|
I recently read a thread in a forum where domainers were comparing the RPM rates for various categories of domains. It is a really interesting thread as in the spirit of co-operation domainers were sharing some pretty proprietary information.
Everyone was using RPM (revenue per thousand uniques) as the measurement for the different categories of domains. For example, finance domains should earn $500 RPM compared to pets which are about $35 RPM. The problem with RPM as a measure is that uniques is an arbitrary concept which differs from one parking company to another. It is completely meaningless for conversations such as the one being had in the thread and this is very sad as there is no other measurement which available for us all use.
For example, domain sponsor throws away about 25% more traffic than Sedo due to the fact that they count a unique as an IP address every 24 hours while Sedo uses the measure of an IP address every 18 hours. This artificially increases the RPM value for all domain sponsor domains by about 25% while reducing the number of uniques.
So if I told you that my animals and pets domains had an RPM of $34 the first question you should ask is, "For what parking company?" If I then told you it was $34 RPM at Domain Sponsor then your $30 RPM Sedo figure is looking pretty good. If we were to convert the Domain Sponsor RPM to Sedo then we have to take the ratio of 18 hours / 24 hours which equals 0.75 and then multiply the $34 by this amount giving us $25.5 RPM normalised against Sedo. In this case Sedo wins, well not quite.
The problem with the ratio of 18 hours divided by 24 hours is that it assumes that the traffic for a domain and the number of unique IP addresses going to it is linear. This is not the case therefore it makes solving the conundrum harder still. The only way to measure the difference is to have a large sample of domains at both Sedo and Domain Sponsor and then swap them between each to measure the traffic differential.
As you can see there is no simple answer to RPM. At ParkLogic we gave up trying to normalise data and created our own RPM, known internally as the PL RPM. It's the only measurement that matters to us in our optimisation process. The unique component of this calculation is the number of uniques that we count and send to a parking company. We completely ignore their own reported uniques.
Without clearly understanding uniques you can point a domain to one parking company and they tell you that it has 10 uniques per day and when you point it to another parking company and they may tell you it has 100! On a domain by domain basis the differential can be staggering. This become very problematic for domainers that are testing if a domain has traffic by pointing it to a parking company.

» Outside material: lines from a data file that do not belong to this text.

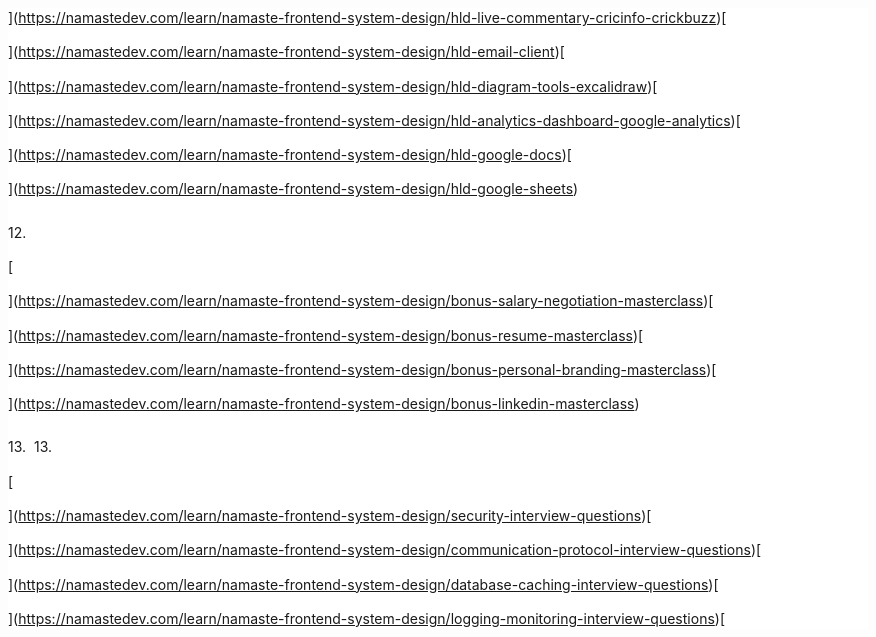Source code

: ](https://namastedev.com/learn/namaste-frontend-system-design/hld-live-commentary-cricinfo-crickbuzz)[


](https://namastedev.com/learn/namaste-frontend-system-design/hld-email-client)[


](https://namastedev.com/learn/namaste-frontend-system-design/hld-diagram-tools-excalidraw)[



](https://namastedev.com/learn/namaste-frontend-system-design/hld-analytics-dashboard-google-analytics)[



](https://namastedev.com/learn/namaste-frontend-system-design/hld-google-docs)[




](https://namastedev.com/learn/namaste-frontend-system-design/hld-google-sheets)

### 

12. 

[



](https://namastedev.com/learn/namaste-frontend-system-design/bonus-salary-negotiation-masterclass)[



](https://namastedev.com/learn/namaste-frontend-system-design/bonus-resume-masterclass)[



](https://namastedev.com/learn/namaste-frontend-system-design/bonus-personal-branding-masterclass)[



](https://namastedev.com/learn/namaste-frontend-system-design/bonus-linkedin-masterclass)

### 

13. 
13.

[



](https://namastedev.com/learn/namaste-frontend-system-design/security-interview-questions)[



](https://namastedev.com/learn/namaste-frontend-system-design/communication-protocol-interview-questions)[




](https://namastedev.com/learn/namaste-frontend-system-design/database-caching-interview-questions)[



](https://namastedev.com/learn/namaste-frontend-system-design/logging-monitoring-interview-questions)[
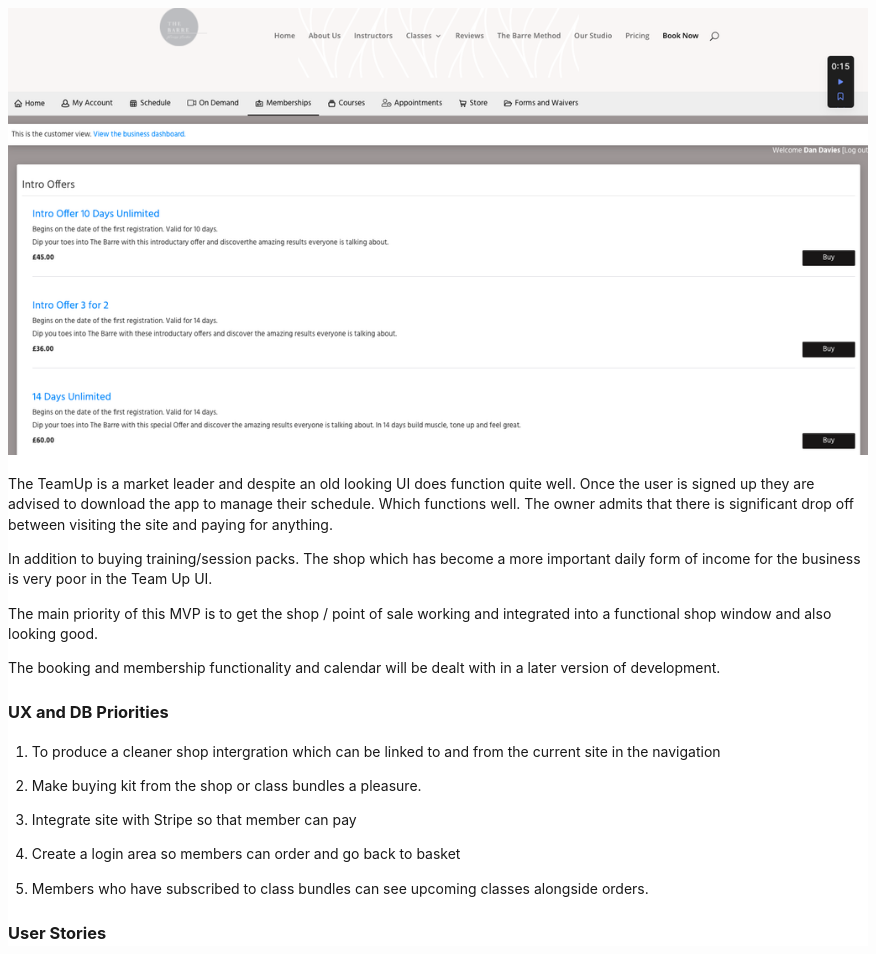![Team offers](media/READMETeamUpIntroOffers.png)

The TeamUp is a market leader and despite an old looking UI does function quite well. Once the user is signed up they are advised to download the app to manage their schedule. Which functions well. The owner admits that there is significant drop off between visiting the site and paying for anything.

In addition to buying training/session packs. The shop which has become a more important daily form of income for the business is very poor in the Team Up UI. 

The main priority of this MVP is to get the shop / point of sale working and integrated into a functional shop window and also looking good. 

The booking and membership functionality and calendar will be dealt with in a later version of development. 

### UX and DB Priorities

1.  To produce a cleaner shop intergration which can be linked to and from the current site in the navigation

2. Make buying kit from the shop or class bundles a pleasure. 

3. Integrate site with Stripe so that member can pay

4. Create a login area so members can order and go back to basket

5. Members who have subscribed to class bundles can see upcoming classes alongside orders.


### User Stories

There is no common ground to compare parking companies unless you are using actual URL hits. I've been trying to campaign for standards in parking companies for a long time now as it brings security in measurement for both domainers and advertisers. The whole idea is that more advertisers will choose our channel if there are clear measurement standards brought into place. You've only got to take a look at what happened to the online advertising industry as soon as standards were introduced to know that they are a good thing!
So don't be fooled by the rhetoric of some of the parking companies. Sure, they're doing their best but working as an industry we can all do better.